Dopo aver scoperto i principali falsi miti legati al regime alimentare dei bambini, di seguito possiamo trovare i consigli utili da seguire legati all’alimentazione per un corretto sviluppo dei ragazzi. 

• Consumare sempre alimenti di origine vegetale (frutta, verdura e legumi), per migliorare sia il rapporto tra i macronutrienti, che l’assunzione di minerali, vitamine e fibra alimentare. 

• Evitare di adottare – al di fuori da ogni controllo – schemi alimentari squilibrati e monotoni, magari seguendo le mode del momento. 

• Fare particolare attenzione, specialmente per una ragazza, a coprire gli aumentati bisogni in ferro e calcio: seguire alcune tendenze in voga che portano ad escludere dalla dieta alimenti come carne e pesce (ottime fonti di ferro e omega-3), latte e derivati (ottime fonti di calcio) rendendo molto difficile la copertura di questi nutrienti oltre a quella della vitamina B12. 

• Consumare regolarmente gli alimenti che sono fonte di calcio (latte e yogurt: 3 volte al giorno; formaggi: 3 volte a settimana; pesci di taglia piccola consumati con la lisca, 3 volte a settimana; vegetali ricchi in calcio; acqua ad alto contenuto di calcio) così da garantirne il giusto apporto che in quest’età è fondamentale, insieme all’attività fisica e all’esposizione al sole, per favorire il raggiungimento di un picco di massa ossea ottimale e ridurre il rischio osteoporosi in età avanzata. 

• Fare tutti i giorni un’adeguata prima colazione. 

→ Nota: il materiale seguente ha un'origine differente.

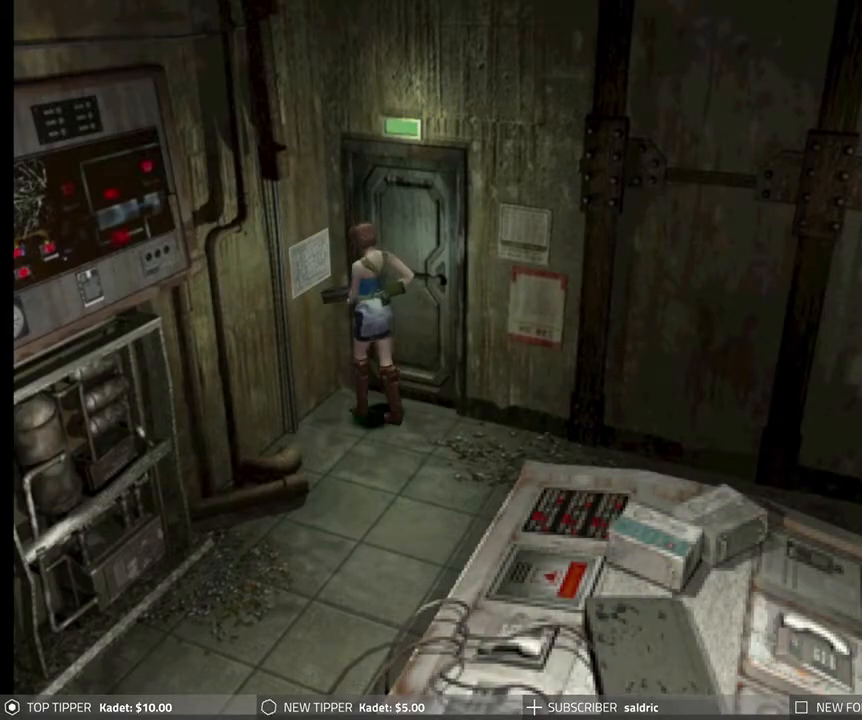
{"buttons": ["DPAD_DOWN"], "left_stick": "center", "events": [[183, "DPAD_DOWN", "down"], [183, "DPAD_RIGHT", "up"], [217, "DPAD_DOWN", "up"], [267, "DPAD_LEFT", "down"], [400, "DPAD_DOWN", "down"], [450, "DPAD_LEFT", "up"]]}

• Preferire sempre l’acqua per dissetarsi, limitando l’assunzione di bevande zuccherate. 

• Limitare il consumo di alimenti ricchi di grassi, zuccheri e sale. 

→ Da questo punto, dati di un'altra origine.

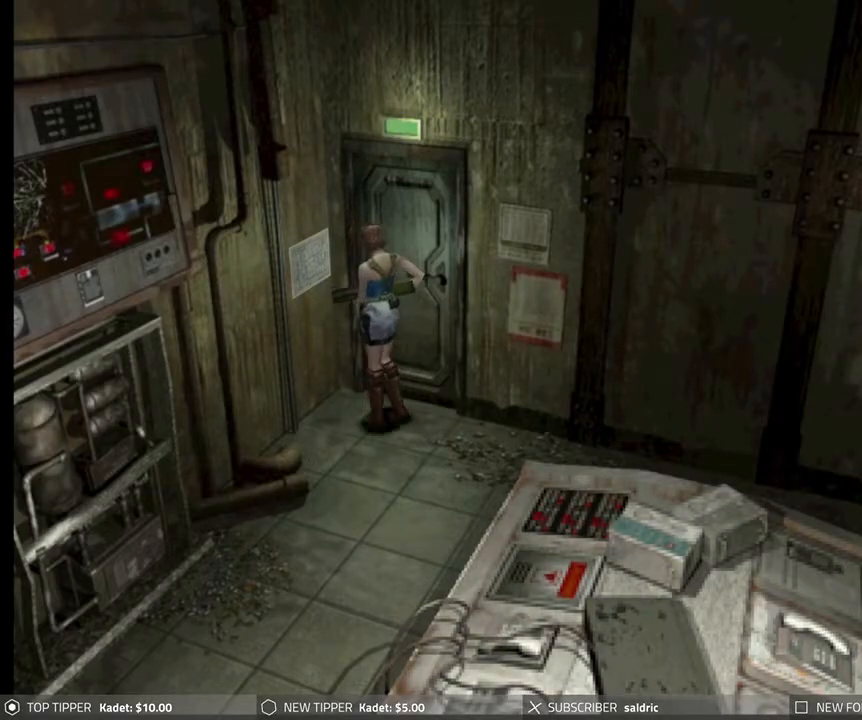
{"buttons": ["DPAD_DOWN"], "left_stick": "center", "events": []}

• Limitare il tempo dedicato ad attività sedentarie e non trascurare un sonno adeguato; fare sempre attività fisica moderata-vigorosa per almeno 1 ora al giorno (come camminare, correre, salire le scale, ecc.), aggiungendo almeno 3 volte a settimana un’attività vigorosa che rafforzi muscoli e scheletro; è bene ricordare che l’attività fisica non è solo attività sportiva e ha un ruolo basilare per il benessere psico-fisico.